[start of Passage shown]
Rashomon question and comments

First the question, in the recollection of the guy in the temple the Samurai and the Bandit have a ridiculous, almost 3 stoogies level of silliness, fight, where as in the other recollections they are shown as skilled fighters. Why is that?

Second the comment, I don’t really see this as a film about faulty memory or different perspectives. The common position seems to be:


Marge: But you liked Rashoman!
Homer: That’s not how I remember it


But that doesn’t jive with the movie. The accounts differ on substantial and essentially incontrovertible facts. For example, the death of the Samurai. In the Samurai’s account, he kills himself, and in the others the bandit kills him. It’s ridiculous to contend that the Samurai is mistaken about how he died, or the bandit is mistaken that he killed him. I see it more as an example of how people will lie their ass off to put themselves in a better light.

The thing to remember is that every character in the story is approaching the events of the fight with their own biases and agendas, which color their recollection of the fight. The samurai views himself as an honorable and dedicated warrior, and his recollection is colored by that perception. The bandit sees himself as a dangerous predator and cunning opportunist, and so recalls the encounter in that light. To the peasant, however, they’re just two assholes with swords. There’s never really a “good” time and place to be a peasant, but Japan’s Warring States period was worse than most, and to most peasants of that era, there was little to distinguish between a samurai and a bandit raider. His recollection is colored by his hatred of both sides in the conflict, and so her remembers it as a farce.

Of course, his memory is no more reliable than anyone else’s. He’s an untrained peasant who has never so much as held a weapon before. What might have been, in the actual event, well-considered strikes and tactical maneuvering, he recalls as comical flailing about, because he doesn’t know how to “read” a sword fight the way a trained warrior can, and because he’s predisposed to see any martial figure in a negative light.

That wiki quote jibes pretty well with the movie. There is, of course, an objective truth behind the accounts of the fight. The purpose of the movie is to demonstrate how that objective truth is ultimately unknowable, because it will always be filtered through the flawed and self-serving perceptions of human beings. Humans tend to perceive the world in a way that fits their preconceptions and to report on the world in a way that is flattering to themselves. The accounts in the film are, therefore, both subjective, and factually unreliable - clearly, someone is lying about what happened, but how can an outside observer determine the truth, based solely on eyewitness accounts? And how does one separate the deliberate falsehoods from the false memories?
[end of Passage shown]
[start of Record list]
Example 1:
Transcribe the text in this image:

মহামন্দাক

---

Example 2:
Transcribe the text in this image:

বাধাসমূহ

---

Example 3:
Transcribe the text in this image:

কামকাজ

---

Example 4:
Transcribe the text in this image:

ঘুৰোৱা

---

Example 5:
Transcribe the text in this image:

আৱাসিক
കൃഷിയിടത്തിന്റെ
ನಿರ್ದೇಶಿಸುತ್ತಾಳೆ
[end of Record list]
[start of Record list]
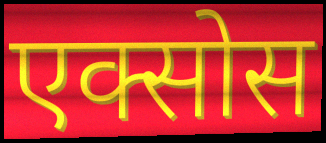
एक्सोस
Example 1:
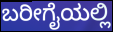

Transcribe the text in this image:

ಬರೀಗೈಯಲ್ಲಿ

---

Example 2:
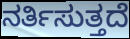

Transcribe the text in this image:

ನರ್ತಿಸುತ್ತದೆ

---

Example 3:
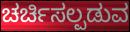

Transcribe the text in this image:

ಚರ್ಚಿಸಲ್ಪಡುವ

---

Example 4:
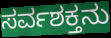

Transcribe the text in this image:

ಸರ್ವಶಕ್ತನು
[end of Record list]
[start of Record list]
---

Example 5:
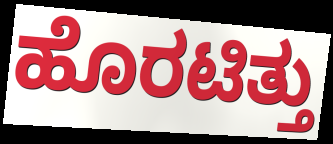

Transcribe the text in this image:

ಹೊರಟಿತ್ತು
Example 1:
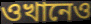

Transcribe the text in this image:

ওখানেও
[end of Record list]
* [What is needed]
In the Rashomon discussion, how does the Samurai die in his own account? These lines stand apart from the Rashomon discussion as separate material.

* [Correct result]
He kills himself.